▸ EXCERPTED PASSAGE:
BEGIN

Plaintiffs Attorneys for Texas Request
$25 Billion Fee Award in Tobacco Case

By SUEIN L. HWANG
Staff Reporter of THE WALL STREET JOURNAL

Plaintiffs attorneys for the state of Texas, who won a large settlement from
the tobacco industry last summer, have requested that an arbitration panel
award them $25 billion in legal fees.

In a closed-door meeting Saturday in New York, people who were present
say, the Texas attorneys presented formulas to support their case that the
five law firms that represented the state should be paid nearly 10 times the
$2.6 billion they had asked for just last month.

The three-member arbitration panel, which is considering legal-fee awards
for big tobacco-case settlements in Texas, Mississippi and Florida, is
scheduled to rule Thursday. They will decide how to divide legal fees in the
state cases, which sought to recover the public-health costs of treating
smoking-related illnesses.

END

▸ EXERCISE DATA:
BEGIN

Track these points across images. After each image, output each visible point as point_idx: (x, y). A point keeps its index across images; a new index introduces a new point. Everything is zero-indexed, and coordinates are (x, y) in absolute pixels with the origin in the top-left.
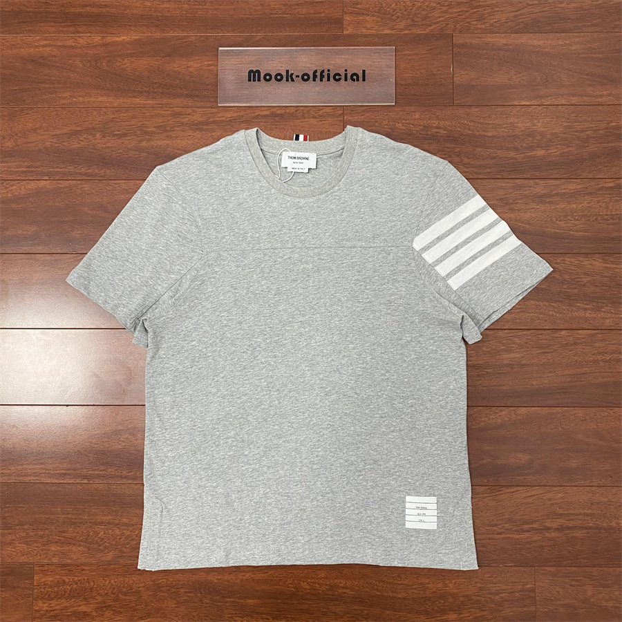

END

▸ YOUR TASKS:
1/ Answer these from the tobacco legal-fee article:
(a) How much did the Texas attorneys ask the arbitration panel to award them?
(b) In what city was the closed-door meeting held?
(c) Which three states' tobacco settlements is the panel weighing fee awards for?
2/ Render this sentence from the tobacco legal-fee article in Spanish: "Plaintiffs attorneys for the state of Texas, who won a large settlement from the tobacco industry last summer, have requested that an arbitration panel award them $25 billion in legal fees."
3/ Carry on the tobacco legal-fee article past its final sentence.

▸ ANSWERS BY ITEM NUMBER:
1/
(a) $25 billion in legal fees.
(b) New York.
(c) Texas, Mississippi and Florida.

2/ Los abogados de la parte demandante del estado de Texas, que obtuvieron un gran acuerdo de la industria tabacalera el verano pasado, han solicitado que un panel de arbitraje les otorgue 25.000 millones de dólares en honorarios legales.

3/
In the Texas settlement, the tobacco industry has initially agreed to pay
$17.3 billion over the next 25 years. But the lawyers, meeting with
arbitrators who are set to finalize fee awards, pointed out that payments will
extend beyond just a quarter century, in perpetuity, in fact, and that the total
settlement is valued closer to $100 billion, adjusted for inflation and other
factors. As such, they argued that their cut ought to be 25% over the next
50 years, or $25 billion.

The lawyers representing the state of Texas are Walter Umphrey, Harold
Nix, John O'Quinn, Wayne Reaud and John Eddie Williams. None could be
reached for comment late Monday.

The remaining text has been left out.